O ego tá maior que a tela. Narciso cega a imagem. A projeção se apaga na caverna do apego à ilusão. Então se dilui, o cinema se fecha e implode a si mesmo. (…). E o caminho seria a inversão de valores. Cinema, é o que bate na tela e volta em bumerangue mágico. E ela é branca, solene e impura. Temos que ocupar a alvura. Manchar, pintar esse quadro, que não precisa nem de moldura. Alguns cineastas soviéticos fizeram essa ocupação… até a tarde de nevasca em que o poeta Maiakovski dá um tiro no peito. "É preciso estar atento e forte, não temos tempo de temer a morte", alguém depois cantou. Eu, cá nos meus botões, sinto que alguma coisa tá desviada. Não sou lúcido o suficiente para indicar, com régua e compasso, o nível do desvio. Talvez nos falte "alguma poesia", que nos alertara Drummond desde 1930. Aliás, o élan da fraternidade e da generosidade não faria mal a ninguém neste mundo. Relembro que passamos muitos séculos com os créditos dos artistas no anonimato total, como revelam pórticos sublimes de catedrais medievais com seus símbolos imortais, ascendentes. A burguesia inventou essa distorção, esse aleijão da personalidade inflada: o monstro na superfície da beleza. Os nossos ancestrais realizavam suas pinturas rupestres com funções mais nobres (e misteriosas). Talvez tenhamos perdido o elo do senso de mistério. Qual a função do cinema, hoje? Não sei responder com clareza sucinta. O que me inquieta, porém. Só nego o glamour, a aura de celebridade, a banalidade de divertimento, a pornografia de violência, o consumo voraz do desperdício… O cinema tem outro desígnio. Ele é a morada do sonho… da utopia. A urgência que todo ser humano sente batendo à sua porta. A necessidade da leveza do inútil como produto de primeira grandeza. O inútil que não preenche o estômago mas alimenta o espírito. O cinema de pensamento, de sentimento… arejando.
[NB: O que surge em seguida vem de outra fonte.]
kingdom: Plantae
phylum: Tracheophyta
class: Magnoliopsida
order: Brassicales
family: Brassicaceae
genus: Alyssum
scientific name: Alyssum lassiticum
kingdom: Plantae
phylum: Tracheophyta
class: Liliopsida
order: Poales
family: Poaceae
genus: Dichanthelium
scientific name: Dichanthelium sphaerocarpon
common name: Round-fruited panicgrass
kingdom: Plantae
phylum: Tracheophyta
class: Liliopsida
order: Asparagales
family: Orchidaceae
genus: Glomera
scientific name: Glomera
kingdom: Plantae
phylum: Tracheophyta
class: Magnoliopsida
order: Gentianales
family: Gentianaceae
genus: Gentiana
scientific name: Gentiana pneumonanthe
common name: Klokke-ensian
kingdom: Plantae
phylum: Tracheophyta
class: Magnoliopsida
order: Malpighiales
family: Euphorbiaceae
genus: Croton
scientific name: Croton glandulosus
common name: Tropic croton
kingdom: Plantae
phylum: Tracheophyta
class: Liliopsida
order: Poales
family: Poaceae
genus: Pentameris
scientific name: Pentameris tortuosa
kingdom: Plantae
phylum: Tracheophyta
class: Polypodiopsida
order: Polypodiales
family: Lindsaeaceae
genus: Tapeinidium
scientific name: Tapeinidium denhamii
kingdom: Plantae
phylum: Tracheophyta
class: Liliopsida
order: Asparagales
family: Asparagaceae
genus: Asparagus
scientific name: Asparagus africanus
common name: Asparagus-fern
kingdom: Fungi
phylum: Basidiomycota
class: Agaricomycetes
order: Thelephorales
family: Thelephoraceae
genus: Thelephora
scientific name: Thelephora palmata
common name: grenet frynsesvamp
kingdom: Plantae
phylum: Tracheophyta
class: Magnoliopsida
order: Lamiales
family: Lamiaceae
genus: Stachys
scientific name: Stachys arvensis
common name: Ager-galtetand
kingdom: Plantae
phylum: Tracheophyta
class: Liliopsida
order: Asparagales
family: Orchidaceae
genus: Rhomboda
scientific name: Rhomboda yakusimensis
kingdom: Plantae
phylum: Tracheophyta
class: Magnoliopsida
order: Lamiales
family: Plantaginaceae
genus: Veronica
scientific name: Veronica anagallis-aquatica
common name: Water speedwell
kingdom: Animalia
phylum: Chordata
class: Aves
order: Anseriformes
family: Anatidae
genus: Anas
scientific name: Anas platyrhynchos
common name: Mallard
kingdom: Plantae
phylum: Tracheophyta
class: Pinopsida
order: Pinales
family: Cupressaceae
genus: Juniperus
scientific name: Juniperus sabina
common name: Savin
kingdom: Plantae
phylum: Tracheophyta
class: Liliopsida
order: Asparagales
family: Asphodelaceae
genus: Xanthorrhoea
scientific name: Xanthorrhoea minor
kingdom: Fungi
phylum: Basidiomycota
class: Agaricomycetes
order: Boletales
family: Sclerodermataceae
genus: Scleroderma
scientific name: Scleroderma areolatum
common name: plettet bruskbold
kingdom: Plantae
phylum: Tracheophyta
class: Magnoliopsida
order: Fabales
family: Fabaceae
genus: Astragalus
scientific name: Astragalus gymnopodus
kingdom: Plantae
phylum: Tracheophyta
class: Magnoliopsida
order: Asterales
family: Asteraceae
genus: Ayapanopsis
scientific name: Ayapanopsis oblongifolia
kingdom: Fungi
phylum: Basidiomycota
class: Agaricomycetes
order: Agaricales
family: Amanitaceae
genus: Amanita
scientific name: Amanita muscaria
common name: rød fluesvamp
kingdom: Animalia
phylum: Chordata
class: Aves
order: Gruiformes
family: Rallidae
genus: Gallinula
Revelando que o copo vazio tá cheio de ar.
Conta um pouco da sua trajetória dentro do cinema: entre tantas atividades, por que optar por essa área?
Sou de uma geração de trajetória meio na contramão. Algo tortuoso como o cubismo de Picasso. Ler, escrever, ver filme & filmar. Plataforma heterodoxa cujo perfil consiste em escrever filmando e filmar escrevendo. Ou seja, a literatura como pedágio para o cinema. Por isso logo cedo comecei a crítica de cinema no extinto Jornal da Bahia. Como o personagem K de Kafka a gente sai por aí batendo na porta da lei… e somos atendidos pelo absurdo. Somos navegantes de um barco embriagado. E ainda por cima sustentamos o pesadelo da história. Essa mania de narrar como herança do mavioso canto das sereias de Homero. Não sei se o cinema é uma opção ou uma situação voluntária. O elemento da natureza que me atraiu para o cinema foi o fogo. Quando menino, me levaram a uma sala de exibição, quando a tela incendiou no escuro. Pronto, o pacto se formou. Fui enfeitiçado. Não consigo viver sem o ritual de ir ao cinema. Não consigo sobreviver sem a liturgia do fazer cinema. Assim o círculo se fecha e eu me sinto nesse labirinto. A perdição pela imagem e a concentração delicada na acústica do som. Uma vertigem, enfim.